The first issue considered in some detail was whether COVID-19 can be considered a ‘catastrophe’ in the context of the civil authority extension, and whether the actions of the various levels of governments were undertaken for the purpose of ‘retarding’ that catastrophe.
His Honour considered expert evidence from medical and economic experts and considered that there were four possible characterisations of COVID-19: as a global catastrophe, domestic catastrophe, incipient domestic catastrophe or no catastrophe at all. His Honour considered that the evidence showed that COVID-19 was, at the relevant time, a global catastrophe with at least an incipient existence in Australia and remarked that the ‘pandemic and the response thereto could not be disentangled’. His Honour also considered that the actions of the various levels of government were for the purpose of retarding the catastrophe.
A small win?
Notwithstanding it was unsuccessful on the business interruption claim, there were some promising comments for Star’s spoilage claim. Star claimed for spoiled food and beverages under an extension of the policy which provided a sub-limit of $250,000. Insurers denied this claim on the basis that a deductible of $750,000 applied. However, no specific deductible was stated in the policy for this cover. Insurers had asserted the deductible applied by force of the deductible section under Section 1 of the policy (material damage).
Chief Justice Allsop did not seem persuaded by insurers’ arguments but did not make a formal ruling. He found it difficult to reconcile a deductible three times the sub-limit, and that a spoilage claim could arise even if there is no material damage. He gave the parties opportunity to put further written submissions to resolve the issue.
Some concluding remarks – a lay-down misere for insurers?
While insurers were successful in this claim, it is possible there may be a different outcome after the appeal is heard. For now, policyholders may take comfort in the fact that the case was focused on the construction of a specific extension in Star’s ISR policy, meaning its application to other policies in the market may be limited.

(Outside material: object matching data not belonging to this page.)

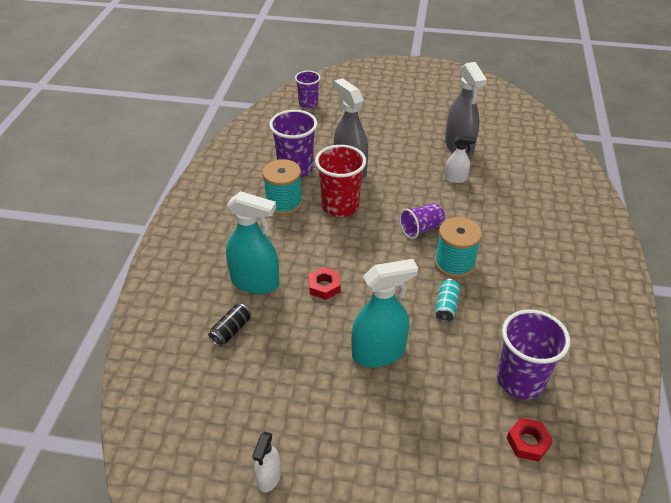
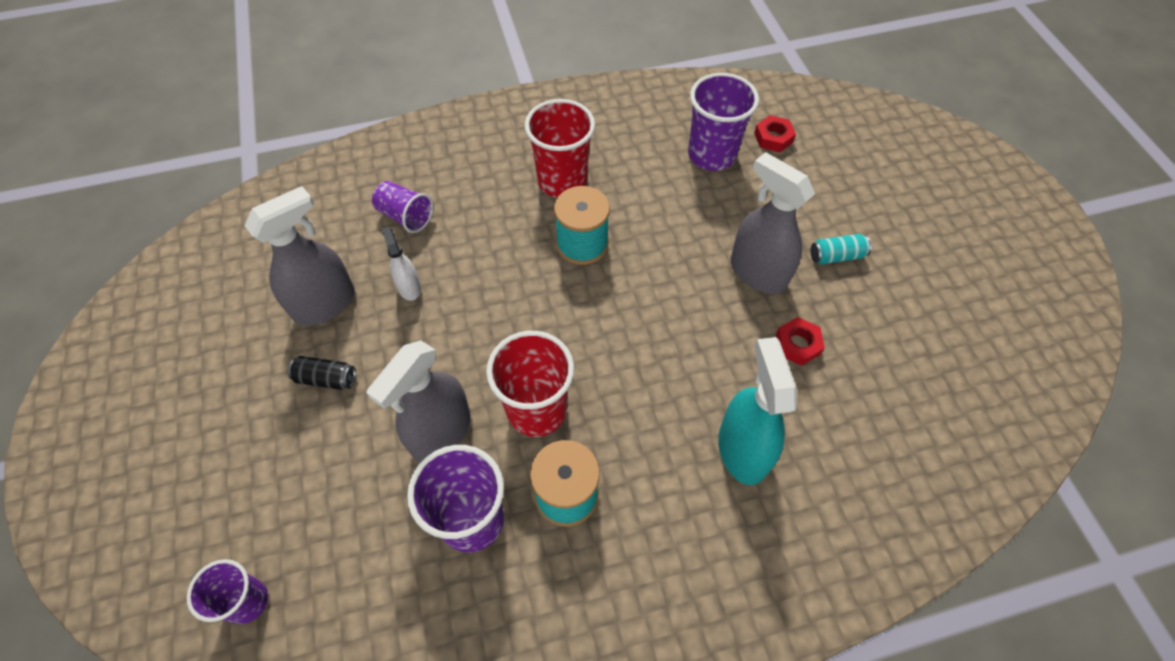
camera: 115 degrees left, 15 degrees up
(231, 331) = (832, 435): black can -> black can (326, 378)
(269, 477) = (957, 308): white spray bottle -> none
(324, 286) = (699, 364): red nut -> red nut (797, 344)
(379, 353) = (757, 272): turquoise spray bottle -> grey spray bottle
(421, 229) = (537, 295): purple cup -> purple cup (405, 216)
(446, 306) = (654, 233): turquoise can -> turquoise can (836, 256)
(522, 272) = (562, 181): none -> red cup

This case follows a number of business interruption cases in Australia. In June this year, the High Court denied special leave to appeal the decision of the NSW Court of Appeal in HDI Global Speciality SE v Wonkana No 3 Pty Ltd  NSWCA 296. In Victoria, the case of the Vanilla Lounge is still ongoing following the decision of the Federal Court in respect of a specific question. The substantive aspects of coverage are still yet to be determined.

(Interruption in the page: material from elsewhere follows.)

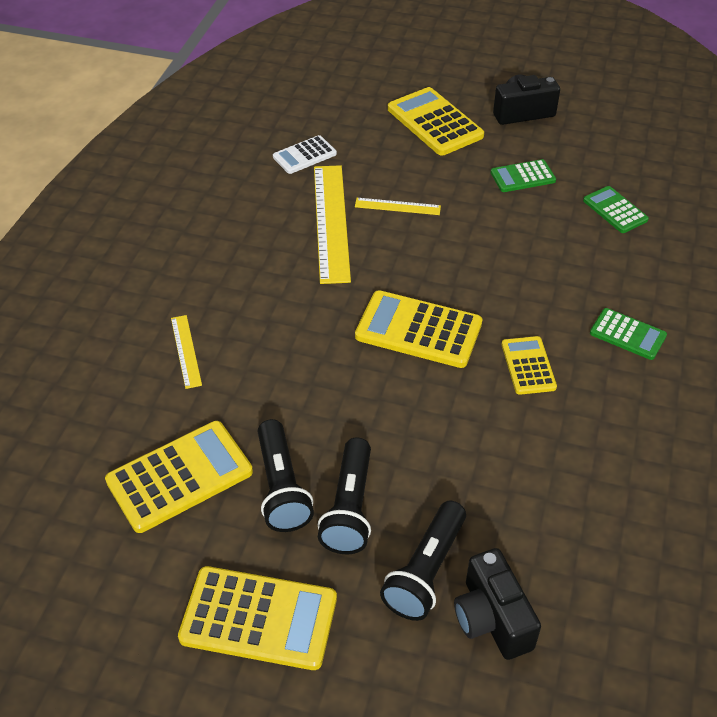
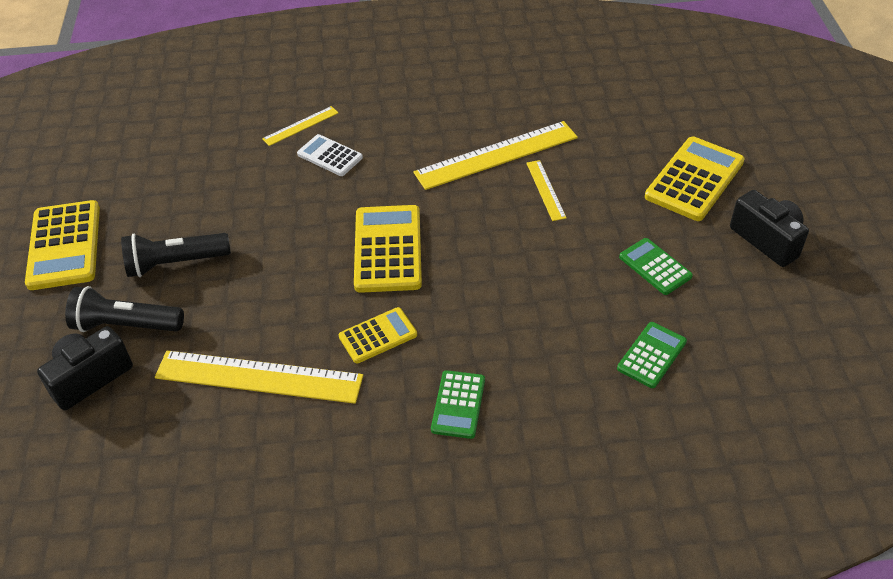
camera: 70 degrees right, 0 degrees up
(180, 477) = (177, 165): yellow calculator -> none
(281, 488) = (183, 220): black flashlight -> none
(304, 155) = (576, 111): white calculator -> white calculator (330, 156)
(546, 466) = (259, 377): none -> yellow ruler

It is still yet to be seen how Australian courts will apply the decision of the UK High Court, noting there may be some material differences in policy wordings and the impact of COVID-19 in each jurisdiction.
We also expect causation issues to be dealt with more substantively in the second business interruption test case due to be heard in the Federal Court from 30 August to 8 September 2021. The second business interruption test case consists of nine separate claims which had been lodged at AFCA plus an additional test case initiated by QBE. The cases will be heard at the same time. It is expected the Federal Court will examine the meaning of policy wordings around disease, proximity issues relating to a COVID outbreak and the impact of government mandates.